Imagine that instead of the above headline, you read ‘Girl, 20, mauled by a shark in Australia’. Instead of questioning whether she was alone or how far out at sea she was, you feel sympathy You don’t seek to pick her story apart but blame the shark before reading the article below the headline. We quickly point the finger of blame to the perpetrator, even with the understanding that the shark is acting on its primitive behaviours as a predator. What happens to the first girl, who demands our sympathy and understanding? Why are we less trusting of her version of events where sexual assault is concerned? Understandably these double standards, when the divide between right and wrong is so blindingly obvious, are infuriating.

This issue was rife in my uniform-free sixth form, where girls couldn’t wear tops showing any stomach or revealing a risqué amount of back. Influences from the media’s portrayal of sexual assault have allowed this issue to manifest and convince young girls that their bodies are the reason for the assault. I would welcome this rule if it was established to ensure suitable attire within an educational environment, however I recall seeing boys around the school grounds topless, so it’s safe to say this was not the case. These rules existed to ensure the female body was not a distraction to boys. Erykah Badu tweeted, ‘do I think it is unnatural for a heterosexual male to be attracted to a young woman in a revealing skirt? No. I think it is his nature’. She then went on to post ‘males should be taught to be responsible for their actions from childhood…it’s not okay to prey on young women’. The point that Badu makes is strong in emphasising that it may be ‘natural’ to be drawn to girls dressed in skimpy clothing but acting in a predatory manner is not acceptable and neither is allowing abuse to manifest from this.

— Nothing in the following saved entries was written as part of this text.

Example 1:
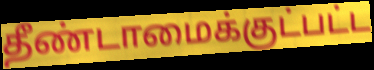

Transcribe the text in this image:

தீண்டாமைக்குட்பட்ட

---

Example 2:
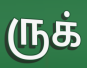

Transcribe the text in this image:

ருக்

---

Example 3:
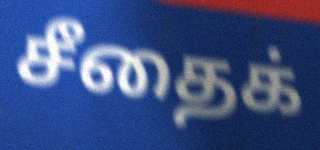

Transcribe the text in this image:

சீதைக்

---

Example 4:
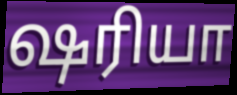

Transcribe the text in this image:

ஷரியா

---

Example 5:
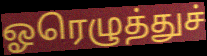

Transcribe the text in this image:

ஓரெழுத்துச்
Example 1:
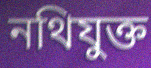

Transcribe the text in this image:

নথিযুক্ত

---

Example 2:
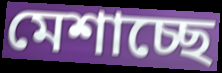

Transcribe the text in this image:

মেশাচ্ছে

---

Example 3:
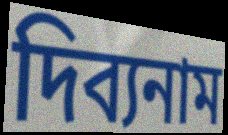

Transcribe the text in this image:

দিব্যনাম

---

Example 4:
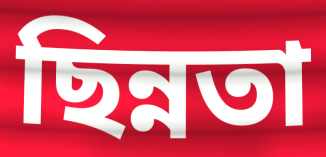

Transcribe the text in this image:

ছিন্নতা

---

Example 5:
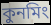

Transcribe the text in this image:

কুনমিং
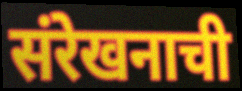
संरेखनाची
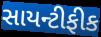
સાયન્ટીફીક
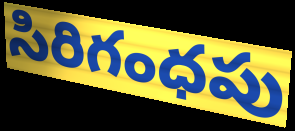
సిరిగంధపు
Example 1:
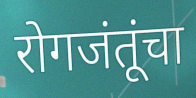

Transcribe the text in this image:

रोगजंतूंचा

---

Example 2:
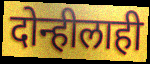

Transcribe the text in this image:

दोन्हीलाही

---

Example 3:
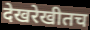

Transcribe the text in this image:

देखरेखीतच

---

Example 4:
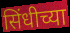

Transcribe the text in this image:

सिंधीच्या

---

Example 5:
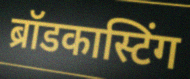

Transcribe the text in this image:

ब्रॉडकास्टिंग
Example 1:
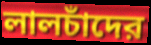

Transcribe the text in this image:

লালচাঁদের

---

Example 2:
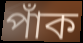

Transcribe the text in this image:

পাঁক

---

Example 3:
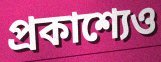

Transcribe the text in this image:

প্রকাশ্যেও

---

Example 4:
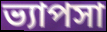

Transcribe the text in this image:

ভ্যাপসা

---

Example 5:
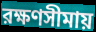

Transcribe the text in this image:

রক্ষণসীমায়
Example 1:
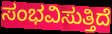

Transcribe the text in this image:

ಸಂಭವಿಸುತ್ತಿದೆ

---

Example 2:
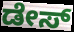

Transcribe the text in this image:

ಡೇಸ್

Boys should control their impulses, in the same way society assumes girls are able to. People tend to believe that men act at the mercy of their hormones and so dismiss their accountability with flippant phrases like ‘boys will be boys’, and so boys will continue to be boys for as long as society allows them to be. They will continue to push boundaries, knowing that this phrase will serve as an excuse. Boys should be encouraged to take ownership of their actions and accept the consequences, as Badu says, ‘from childhood’.

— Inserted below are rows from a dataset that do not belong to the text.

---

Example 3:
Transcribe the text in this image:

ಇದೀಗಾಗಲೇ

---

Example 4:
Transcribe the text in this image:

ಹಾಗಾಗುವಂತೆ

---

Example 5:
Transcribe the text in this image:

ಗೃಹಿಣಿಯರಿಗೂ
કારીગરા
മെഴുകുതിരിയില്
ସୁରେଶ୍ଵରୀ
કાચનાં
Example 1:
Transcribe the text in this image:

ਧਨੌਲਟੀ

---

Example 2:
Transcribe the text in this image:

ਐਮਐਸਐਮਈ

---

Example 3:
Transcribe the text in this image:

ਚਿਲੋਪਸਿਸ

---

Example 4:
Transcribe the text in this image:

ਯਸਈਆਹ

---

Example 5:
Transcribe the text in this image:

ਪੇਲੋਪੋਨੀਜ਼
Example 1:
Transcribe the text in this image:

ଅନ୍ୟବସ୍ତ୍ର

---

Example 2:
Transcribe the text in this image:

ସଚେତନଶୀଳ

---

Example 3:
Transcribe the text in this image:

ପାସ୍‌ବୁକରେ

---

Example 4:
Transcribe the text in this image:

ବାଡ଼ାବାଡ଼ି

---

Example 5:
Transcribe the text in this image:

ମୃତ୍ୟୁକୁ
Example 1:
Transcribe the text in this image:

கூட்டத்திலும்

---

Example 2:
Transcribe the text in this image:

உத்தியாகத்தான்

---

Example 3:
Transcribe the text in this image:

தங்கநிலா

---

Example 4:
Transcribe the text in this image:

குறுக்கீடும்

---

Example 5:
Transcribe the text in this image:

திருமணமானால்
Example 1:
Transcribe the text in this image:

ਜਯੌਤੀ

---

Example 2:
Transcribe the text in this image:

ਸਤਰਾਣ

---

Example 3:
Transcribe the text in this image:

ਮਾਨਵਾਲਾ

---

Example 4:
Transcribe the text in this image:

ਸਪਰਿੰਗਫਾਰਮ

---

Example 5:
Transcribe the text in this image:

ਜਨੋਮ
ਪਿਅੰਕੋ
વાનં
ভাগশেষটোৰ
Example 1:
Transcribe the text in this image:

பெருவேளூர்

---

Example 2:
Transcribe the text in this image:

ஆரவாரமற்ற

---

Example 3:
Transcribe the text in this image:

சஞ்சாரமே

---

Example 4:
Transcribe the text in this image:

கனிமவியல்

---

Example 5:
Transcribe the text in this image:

Personally, I think there needs to be consistency. If girls can’t wear vests at school, then boys shouldn’t wear vests at school. If boys can wear shorts to school, then equally, as should girls. As I’ve mentioned before I am a feminist and often when I say this, people assume that I hate men and think that women should be able to do as they please. Wrong. I don’t hate men and I believe that there should be boundaries for women. There should be rules, but being a feminist means that you expect these boundaries to be the same for men as for women. You only welcome such boundaries if they are equal. Obviously, not everything is always appropriate to wear to school, low cut tops for example, but there should be an equal standard around this. Breasts away, pecs away.

I think schools should consider their rules of dress, as there should be one rule for all, or no rules at all. Girls and boys are raised very differently, and this is because as a society, we are aware of the dangers that arise when girls ‘show too much skin’. The culture of victim blaming and victim shaming, stems back to the indifference of the basic human characteristic to recognise right from wrong. However, we need to confront this and recognise that a woman’s clothing, shouldn’t make the attack justifiable. Teach abusers not to abuse. Teach rapists not to rape. The perpetrators need to take responsibility for their actions. Through failing to do the above, we unconsciously promote rape culture and I’m sure no one wants to be an advocate of that.

One thought on “Don’t blame her, don’t shame her

Add yours

  1. Preach! I went through abuse at 19 during my freshman year of college. The only thing people around said was “Well she was extremely drunk.”
    My alchol intake does not approve of anybody, men in particular to take advantage of me. This is so amazing I love it!!